Yes, stop means stop
Finally, a reader contacted me about laws concerning stopping at unmanned toll lanes. He was entering the toll road in Rockford and drove slowly through an unattended toll booth since he had an I-PASS. A police officer issued him a warning ticket.
I can relate, since there's a similar setup at my I-88 exit. And nearly everyone with an I-PASS rolls past the stop sign. (Does that include me? I plead the Fifth.)
State Police Capt. John Jesernik said, "If motorists observe a red stop sign at a toll plaza or other location on the toll road, they are to stop for their safety as well as the safety of others. It is a requirement to stop for a posted stop sign regardless of whether the driver needs to pay cash at the toll plaza or if they use I-PASS." He further explained that workers can out be tending to equipment in those lanes, which can be dangerous when drivers blow past signs.
Avoid Dundee Road and Route 53 in Palatine this week, if you can.
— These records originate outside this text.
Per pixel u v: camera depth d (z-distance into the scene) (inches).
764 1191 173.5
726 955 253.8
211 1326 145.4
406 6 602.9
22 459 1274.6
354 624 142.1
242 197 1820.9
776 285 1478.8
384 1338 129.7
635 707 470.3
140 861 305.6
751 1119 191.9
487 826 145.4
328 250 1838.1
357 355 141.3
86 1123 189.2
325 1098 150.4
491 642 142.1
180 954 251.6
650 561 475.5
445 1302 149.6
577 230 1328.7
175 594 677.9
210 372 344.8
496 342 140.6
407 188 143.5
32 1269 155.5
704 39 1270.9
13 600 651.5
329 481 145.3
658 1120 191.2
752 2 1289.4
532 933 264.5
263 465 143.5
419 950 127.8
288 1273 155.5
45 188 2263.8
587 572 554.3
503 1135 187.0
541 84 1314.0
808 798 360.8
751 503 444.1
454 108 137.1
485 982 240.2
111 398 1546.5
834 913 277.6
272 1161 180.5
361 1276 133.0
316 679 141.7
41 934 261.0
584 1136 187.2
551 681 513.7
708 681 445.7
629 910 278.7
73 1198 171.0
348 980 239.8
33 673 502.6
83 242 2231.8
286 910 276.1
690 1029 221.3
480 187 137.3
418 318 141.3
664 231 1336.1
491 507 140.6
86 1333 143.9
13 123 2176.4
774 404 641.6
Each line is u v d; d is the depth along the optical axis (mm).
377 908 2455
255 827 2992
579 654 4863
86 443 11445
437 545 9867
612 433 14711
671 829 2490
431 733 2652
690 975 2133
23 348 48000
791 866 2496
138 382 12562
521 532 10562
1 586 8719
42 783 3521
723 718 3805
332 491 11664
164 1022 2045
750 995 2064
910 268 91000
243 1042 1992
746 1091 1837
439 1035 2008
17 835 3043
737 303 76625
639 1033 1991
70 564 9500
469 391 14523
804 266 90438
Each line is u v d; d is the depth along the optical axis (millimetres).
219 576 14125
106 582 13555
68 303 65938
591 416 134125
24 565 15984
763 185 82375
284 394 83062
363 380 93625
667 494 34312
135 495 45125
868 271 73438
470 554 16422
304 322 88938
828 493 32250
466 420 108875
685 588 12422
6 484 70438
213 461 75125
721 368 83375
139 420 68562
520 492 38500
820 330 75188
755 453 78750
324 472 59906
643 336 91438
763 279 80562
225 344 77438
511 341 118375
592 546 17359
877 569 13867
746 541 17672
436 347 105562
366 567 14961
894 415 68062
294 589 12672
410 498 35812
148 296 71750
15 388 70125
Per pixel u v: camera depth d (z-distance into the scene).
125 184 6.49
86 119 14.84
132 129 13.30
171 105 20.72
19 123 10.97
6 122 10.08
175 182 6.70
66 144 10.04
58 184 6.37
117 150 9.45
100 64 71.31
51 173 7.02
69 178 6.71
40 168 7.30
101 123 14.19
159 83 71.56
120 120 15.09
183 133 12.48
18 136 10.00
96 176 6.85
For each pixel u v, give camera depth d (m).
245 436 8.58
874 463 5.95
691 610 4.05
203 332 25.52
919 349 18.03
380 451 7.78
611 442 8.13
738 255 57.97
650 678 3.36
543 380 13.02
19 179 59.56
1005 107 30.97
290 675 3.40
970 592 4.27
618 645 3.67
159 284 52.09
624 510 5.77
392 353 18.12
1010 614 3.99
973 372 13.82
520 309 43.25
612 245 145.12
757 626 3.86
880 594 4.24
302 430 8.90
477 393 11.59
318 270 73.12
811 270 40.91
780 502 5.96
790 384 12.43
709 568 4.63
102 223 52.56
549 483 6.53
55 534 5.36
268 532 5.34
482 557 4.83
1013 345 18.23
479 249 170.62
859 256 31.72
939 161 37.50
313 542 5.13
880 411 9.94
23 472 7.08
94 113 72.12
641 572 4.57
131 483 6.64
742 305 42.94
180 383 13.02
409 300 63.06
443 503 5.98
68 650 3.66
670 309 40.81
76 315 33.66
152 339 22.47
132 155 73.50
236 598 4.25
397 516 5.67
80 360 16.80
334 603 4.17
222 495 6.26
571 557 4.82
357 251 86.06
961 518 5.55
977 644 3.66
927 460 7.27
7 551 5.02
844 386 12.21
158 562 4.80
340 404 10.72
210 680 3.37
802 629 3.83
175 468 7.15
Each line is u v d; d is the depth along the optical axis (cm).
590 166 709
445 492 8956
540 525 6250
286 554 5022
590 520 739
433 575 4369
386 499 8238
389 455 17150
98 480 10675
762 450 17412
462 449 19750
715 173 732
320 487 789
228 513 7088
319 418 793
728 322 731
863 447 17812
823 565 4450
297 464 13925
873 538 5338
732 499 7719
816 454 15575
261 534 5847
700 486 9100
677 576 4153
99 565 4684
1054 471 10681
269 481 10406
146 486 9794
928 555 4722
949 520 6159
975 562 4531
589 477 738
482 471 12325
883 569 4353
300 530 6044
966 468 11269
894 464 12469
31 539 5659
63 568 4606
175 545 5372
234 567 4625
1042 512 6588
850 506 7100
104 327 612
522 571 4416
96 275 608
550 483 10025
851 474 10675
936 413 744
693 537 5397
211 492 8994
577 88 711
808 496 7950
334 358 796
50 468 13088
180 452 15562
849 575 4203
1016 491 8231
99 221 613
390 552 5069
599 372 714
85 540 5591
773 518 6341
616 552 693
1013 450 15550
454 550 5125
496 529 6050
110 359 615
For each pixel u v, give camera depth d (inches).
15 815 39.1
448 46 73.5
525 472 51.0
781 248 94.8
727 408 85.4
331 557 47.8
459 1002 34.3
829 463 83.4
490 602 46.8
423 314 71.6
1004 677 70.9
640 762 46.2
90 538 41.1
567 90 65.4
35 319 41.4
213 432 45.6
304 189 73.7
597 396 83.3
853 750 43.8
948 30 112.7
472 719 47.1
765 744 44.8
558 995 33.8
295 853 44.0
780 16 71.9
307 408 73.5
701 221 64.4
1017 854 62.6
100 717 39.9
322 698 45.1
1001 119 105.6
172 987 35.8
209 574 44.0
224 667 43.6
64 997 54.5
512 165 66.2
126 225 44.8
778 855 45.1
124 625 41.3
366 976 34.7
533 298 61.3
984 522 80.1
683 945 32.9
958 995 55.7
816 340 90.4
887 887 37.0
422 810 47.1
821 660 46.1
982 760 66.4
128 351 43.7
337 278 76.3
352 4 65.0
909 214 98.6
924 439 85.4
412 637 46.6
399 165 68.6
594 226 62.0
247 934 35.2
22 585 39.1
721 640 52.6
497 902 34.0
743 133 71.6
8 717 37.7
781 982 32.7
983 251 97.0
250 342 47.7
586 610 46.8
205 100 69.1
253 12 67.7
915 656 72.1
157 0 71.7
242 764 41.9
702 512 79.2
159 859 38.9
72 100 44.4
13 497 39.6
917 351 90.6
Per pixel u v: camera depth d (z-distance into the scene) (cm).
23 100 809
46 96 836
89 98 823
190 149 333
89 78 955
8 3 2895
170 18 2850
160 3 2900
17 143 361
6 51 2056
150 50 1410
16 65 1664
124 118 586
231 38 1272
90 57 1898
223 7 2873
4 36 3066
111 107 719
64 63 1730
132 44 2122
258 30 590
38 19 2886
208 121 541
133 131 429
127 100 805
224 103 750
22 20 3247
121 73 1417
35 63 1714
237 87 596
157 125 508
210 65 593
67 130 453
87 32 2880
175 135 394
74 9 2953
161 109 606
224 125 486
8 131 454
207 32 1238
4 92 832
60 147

IDOT crews will be repairing the Dundee Road bridge, and traffic will be one lane each way. Work starts Wednesday and continues through early September.
Hyper-miler Wayne Gerdes is a fuel-saving fanatic -- he actually got my Corolla to do 50 mpg once. He'll share his tricks at 7:30 p.m. July 26 at the Mount Prospect Library, 10 S. Emerson St.
You should know
It's now the William O. Lipinski federal building at 844 N. Rush St. The former railroad retirement building was renamed last week in honor of the former suburban congressman and longtime transportation committee power broker. Lipinski was a force behind funding for O'Hare International Airport and Metra back when we could count on Congress for infrastructure needs.